Shopping center owners like this kind of use, Henry said, because they attract steady crowds to the retail areas in which they sit. These crowds might then visit nearby shops and restaurants once they are done playing.
“This is as experiential as you can get,” Henry said. “The landlords are very excited about this type of use. They drive customers to a shopping center. They are Amazon-proof. They are exciting and profitable. They also do well in cold-weather climates, which helps in the Midwest. They can offer league play and lessons to keep the crowds coming along.”
Henry said he expects to see experiential retail continue its growth as the country moves out of the COVID-19 pandemic. Before the pandemic hit, this type of retail was booming. COVID-19, especially in the earliest days of the pandemic, slowed this growth.
But Henry said that is already changing in his market.
“What is the compelling reason to go out to a store to buy a maroon turtleneck when you can instead go out and golf or go to a movie in a new theater?” Henry asked. “If you do have the chance to go to an entertainment center, you might decide to get that turtleneck from a physical store if that store happens to be in a center with indoor golf, bowling or a movie theater. Then it’s not just about the sweater. It’s about having fun with your friends or family.”
That ecommerce slowdown? It was more of a blip
Sara Hanke, associate broker with Omaha, Nebraska-based The Lerner Company, said that the slowdown in experiential retail was more like a blip during the height of COVID. Now that mask mandates are falling away across the country and COVID cases continue to fall, consumers are returning to gyms, bocce ball courts, themed restaurants and arcades, she said.
“People want to get out into stores,” Hanke said. “They want to get back to those social connections that they missed during lockdown.”
Hanke said that during the worst days of the pandemic, no one, not even the experts, knew what to expect from commercial real estate. Some wondered if places like trampoline parks and movie theaters would disappear.

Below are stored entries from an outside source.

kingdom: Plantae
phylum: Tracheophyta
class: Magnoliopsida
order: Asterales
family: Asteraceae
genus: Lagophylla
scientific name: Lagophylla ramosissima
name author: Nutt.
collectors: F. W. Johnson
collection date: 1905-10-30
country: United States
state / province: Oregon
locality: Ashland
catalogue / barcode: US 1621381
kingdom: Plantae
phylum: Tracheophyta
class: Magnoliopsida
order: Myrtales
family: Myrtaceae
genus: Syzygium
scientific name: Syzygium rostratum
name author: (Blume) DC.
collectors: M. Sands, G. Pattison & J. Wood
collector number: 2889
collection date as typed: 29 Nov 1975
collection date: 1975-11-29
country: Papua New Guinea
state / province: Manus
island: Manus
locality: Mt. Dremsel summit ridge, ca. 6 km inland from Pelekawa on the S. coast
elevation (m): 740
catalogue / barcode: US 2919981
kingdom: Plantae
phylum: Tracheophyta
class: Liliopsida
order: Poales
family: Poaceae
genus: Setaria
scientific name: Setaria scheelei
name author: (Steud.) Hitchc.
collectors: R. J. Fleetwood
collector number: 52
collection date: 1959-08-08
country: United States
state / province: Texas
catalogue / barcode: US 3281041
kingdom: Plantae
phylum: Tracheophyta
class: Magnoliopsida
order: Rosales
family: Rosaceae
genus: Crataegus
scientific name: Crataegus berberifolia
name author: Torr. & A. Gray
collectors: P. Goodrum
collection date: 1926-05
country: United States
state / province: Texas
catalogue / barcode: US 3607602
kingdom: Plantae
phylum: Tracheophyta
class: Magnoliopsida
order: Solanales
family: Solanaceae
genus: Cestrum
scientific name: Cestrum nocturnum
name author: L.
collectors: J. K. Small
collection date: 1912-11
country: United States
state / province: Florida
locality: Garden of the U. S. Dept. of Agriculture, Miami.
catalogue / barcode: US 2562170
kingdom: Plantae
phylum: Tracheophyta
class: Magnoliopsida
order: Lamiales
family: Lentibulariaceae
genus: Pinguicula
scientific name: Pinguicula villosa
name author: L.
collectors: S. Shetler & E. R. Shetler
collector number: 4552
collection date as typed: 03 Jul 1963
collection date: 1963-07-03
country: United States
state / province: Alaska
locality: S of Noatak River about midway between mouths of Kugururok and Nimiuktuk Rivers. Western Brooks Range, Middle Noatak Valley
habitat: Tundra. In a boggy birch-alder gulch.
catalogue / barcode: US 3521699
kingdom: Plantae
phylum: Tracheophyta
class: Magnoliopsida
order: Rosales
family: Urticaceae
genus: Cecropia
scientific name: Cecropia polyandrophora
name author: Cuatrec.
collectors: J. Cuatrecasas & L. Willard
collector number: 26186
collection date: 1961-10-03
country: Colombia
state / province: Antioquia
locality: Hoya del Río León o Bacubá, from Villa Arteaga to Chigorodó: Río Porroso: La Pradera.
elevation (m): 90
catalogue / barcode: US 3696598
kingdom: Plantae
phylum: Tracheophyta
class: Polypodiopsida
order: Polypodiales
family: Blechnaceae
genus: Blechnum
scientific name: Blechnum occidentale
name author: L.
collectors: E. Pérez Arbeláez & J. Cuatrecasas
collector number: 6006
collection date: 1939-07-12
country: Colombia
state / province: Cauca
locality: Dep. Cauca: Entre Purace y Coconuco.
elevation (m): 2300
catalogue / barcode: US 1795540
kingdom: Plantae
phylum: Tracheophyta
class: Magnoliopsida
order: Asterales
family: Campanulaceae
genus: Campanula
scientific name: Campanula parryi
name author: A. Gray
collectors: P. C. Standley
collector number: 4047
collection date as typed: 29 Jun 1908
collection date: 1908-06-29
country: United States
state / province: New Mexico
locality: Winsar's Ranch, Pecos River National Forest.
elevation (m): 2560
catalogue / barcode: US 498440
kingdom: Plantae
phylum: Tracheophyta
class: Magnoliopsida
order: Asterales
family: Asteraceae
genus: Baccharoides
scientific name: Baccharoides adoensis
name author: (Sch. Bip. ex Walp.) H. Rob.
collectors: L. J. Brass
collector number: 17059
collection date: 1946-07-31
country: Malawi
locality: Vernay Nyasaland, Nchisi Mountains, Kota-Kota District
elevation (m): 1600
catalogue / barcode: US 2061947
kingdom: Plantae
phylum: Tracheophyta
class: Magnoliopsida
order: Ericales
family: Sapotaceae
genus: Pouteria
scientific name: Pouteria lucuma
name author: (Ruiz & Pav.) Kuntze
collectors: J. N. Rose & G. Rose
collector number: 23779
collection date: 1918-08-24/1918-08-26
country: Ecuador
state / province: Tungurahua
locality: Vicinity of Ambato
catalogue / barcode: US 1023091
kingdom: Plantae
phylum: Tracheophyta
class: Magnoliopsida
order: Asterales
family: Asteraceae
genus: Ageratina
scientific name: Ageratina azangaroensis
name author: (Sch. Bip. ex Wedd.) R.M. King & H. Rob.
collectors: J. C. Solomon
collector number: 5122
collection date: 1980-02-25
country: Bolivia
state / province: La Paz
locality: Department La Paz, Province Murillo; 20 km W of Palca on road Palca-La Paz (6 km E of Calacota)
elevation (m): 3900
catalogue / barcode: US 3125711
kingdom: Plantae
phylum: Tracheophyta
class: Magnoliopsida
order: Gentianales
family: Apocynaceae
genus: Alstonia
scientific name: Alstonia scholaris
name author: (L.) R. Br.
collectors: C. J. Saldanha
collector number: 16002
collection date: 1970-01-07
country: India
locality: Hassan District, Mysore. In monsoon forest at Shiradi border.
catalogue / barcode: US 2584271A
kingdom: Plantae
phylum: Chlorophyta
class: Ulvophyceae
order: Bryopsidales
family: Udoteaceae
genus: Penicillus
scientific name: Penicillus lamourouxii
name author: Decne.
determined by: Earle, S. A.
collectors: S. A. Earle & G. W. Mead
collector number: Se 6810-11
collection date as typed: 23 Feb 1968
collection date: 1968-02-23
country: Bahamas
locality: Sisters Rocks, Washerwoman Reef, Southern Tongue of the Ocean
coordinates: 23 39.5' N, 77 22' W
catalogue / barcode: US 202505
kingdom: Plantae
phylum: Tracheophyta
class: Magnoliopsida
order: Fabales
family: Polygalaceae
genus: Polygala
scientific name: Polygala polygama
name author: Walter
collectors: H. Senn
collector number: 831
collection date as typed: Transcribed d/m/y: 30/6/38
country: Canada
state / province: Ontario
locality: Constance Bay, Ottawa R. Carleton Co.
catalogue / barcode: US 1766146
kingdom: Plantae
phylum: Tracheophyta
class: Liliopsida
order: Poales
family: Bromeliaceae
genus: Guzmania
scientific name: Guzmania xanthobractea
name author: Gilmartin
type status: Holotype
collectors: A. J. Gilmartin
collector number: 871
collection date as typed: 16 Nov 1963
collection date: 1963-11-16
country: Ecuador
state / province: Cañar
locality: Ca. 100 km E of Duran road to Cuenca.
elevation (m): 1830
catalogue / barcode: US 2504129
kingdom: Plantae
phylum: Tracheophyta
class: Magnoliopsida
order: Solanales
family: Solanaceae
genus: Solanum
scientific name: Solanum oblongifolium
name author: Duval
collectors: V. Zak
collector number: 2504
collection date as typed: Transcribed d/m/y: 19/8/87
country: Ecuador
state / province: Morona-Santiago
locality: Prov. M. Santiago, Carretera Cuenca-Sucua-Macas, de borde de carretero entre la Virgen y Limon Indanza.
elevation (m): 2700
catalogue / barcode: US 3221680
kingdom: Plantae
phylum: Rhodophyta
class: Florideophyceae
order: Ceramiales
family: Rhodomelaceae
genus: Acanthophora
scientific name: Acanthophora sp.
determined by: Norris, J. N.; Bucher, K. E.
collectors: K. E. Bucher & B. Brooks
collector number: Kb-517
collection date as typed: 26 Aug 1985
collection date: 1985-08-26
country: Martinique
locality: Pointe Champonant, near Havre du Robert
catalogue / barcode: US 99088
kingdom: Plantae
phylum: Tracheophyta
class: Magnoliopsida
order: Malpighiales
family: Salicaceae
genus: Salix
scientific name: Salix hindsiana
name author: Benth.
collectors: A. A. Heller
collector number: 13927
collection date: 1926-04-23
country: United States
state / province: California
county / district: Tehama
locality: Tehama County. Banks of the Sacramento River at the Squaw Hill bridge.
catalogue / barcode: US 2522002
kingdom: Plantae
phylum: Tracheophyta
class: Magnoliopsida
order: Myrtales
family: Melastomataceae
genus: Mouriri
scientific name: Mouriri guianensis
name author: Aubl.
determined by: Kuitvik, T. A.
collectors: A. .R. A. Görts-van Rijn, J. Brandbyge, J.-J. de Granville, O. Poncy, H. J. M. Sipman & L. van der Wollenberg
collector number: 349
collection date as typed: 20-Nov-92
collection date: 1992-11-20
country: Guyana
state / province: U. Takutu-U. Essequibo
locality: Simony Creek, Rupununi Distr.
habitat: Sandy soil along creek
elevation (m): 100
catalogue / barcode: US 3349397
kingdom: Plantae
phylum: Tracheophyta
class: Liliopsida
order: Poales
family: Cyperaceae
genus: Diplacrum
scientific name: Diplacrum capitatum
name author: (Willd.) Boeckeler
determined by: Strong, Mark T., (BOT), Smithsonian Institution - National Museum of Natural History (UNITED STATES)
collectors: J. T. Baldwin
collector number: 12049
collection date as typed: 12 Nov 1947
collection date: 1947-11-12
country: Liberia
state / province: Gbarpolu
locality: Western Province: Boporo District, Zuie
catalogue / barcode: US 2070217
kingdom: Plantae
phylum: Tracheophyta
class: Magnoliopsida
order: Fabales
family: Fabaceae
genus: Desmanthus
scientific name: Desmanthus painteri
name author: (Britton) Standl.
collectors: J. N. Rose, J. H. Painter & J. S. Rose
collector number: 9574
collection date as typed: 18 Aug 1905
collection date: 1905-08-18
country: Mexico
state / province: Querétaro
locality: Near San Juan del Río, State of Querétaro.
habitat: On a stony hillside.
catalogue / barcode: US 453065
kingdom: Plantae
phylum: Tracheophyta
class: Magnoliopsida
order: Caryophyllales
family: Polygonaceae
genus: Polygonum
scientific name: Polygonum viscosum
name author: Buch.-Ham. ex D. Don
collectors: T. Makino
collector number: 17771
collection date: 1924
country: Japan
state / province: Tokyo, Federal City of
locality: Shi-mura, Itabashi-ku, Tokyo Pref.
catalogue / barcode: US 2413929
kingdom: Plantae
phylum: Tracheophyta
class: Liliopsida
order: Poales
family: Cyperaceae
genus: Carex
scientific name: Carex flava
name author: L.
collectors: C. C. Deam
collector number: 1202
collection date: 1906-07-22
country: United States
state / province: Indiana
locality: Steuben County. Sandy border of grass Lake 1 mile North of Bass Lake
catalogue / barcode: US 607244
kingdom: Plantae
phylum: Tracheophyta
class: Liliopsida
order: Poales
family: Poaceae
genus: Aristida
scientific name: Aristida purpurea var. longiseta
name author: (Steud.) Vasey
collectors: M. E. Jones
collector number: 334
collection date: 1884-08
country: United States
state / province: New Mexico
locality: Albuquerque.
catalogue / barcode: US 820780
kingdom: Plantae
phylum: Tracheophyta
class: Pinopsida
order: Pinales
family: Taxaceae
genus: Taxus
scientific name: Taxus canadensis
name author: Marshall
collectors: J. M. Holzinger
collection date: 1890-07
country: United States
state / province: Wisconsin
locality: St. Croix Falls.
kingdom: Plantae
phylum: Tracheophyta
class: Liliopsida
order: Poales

That, of course, didn’t happen. After the slowdown caused by lockdowns and nervous consumers, experiential retail has indeed rebounded, Hanke said.
“Everyone reset and took a deep breath,” she said. “In the past year, activity at experiential retailers in the Omaha market has picked back up. It is almost back to pre-pandemic levels.”
Hanke said that gaming concepts have been especially popular, with consumers returning to adult-targeted bar-and-arcade concepts. Rockwall climbing venues, too, are growing in popularity. Then there are the indoor-golf concepts such as Topgolf, a brand that continues to grow.
“From what I’ve seen, people are tired of being at home,” Hanke said. “They can shop online and workout at home. But they want to get out. They want to get that customer service and that social connection.”
And what does the future hold for experiential retail? Hanke points to the new House of Sport concept from Dick’s Sporting Goods. The company has opened two of these so far, one in Knoxville, Tennessee, and another in Rochester, New York. House of Sport offers a towerinng climbing wall, outdoor fields and indoor batting cages.
Puttshack, which has one Midwest location in Chicago and is planning on opening in both Nashville and St. Louis, is another concept that is growing. Puttshack offers indoor miniature golf that is electronically scored and features innovative holes such as one where golfers have to knock their balls into a stack of oversized beer-pong cups.
“Some of our shopping habits have changed during the pandemic,” Hanke said. “But I don’t think we are only going to shop online. It’s up to retailers to get creative and figure out how to capitalize on both the convenience and experience. Amazon is not going anywhere. But even during the height of the pandemic, ecommerce only captured 17% of retail sales overall. There will always be ecommerce. But there will always be brick-and-mortar stores, too.”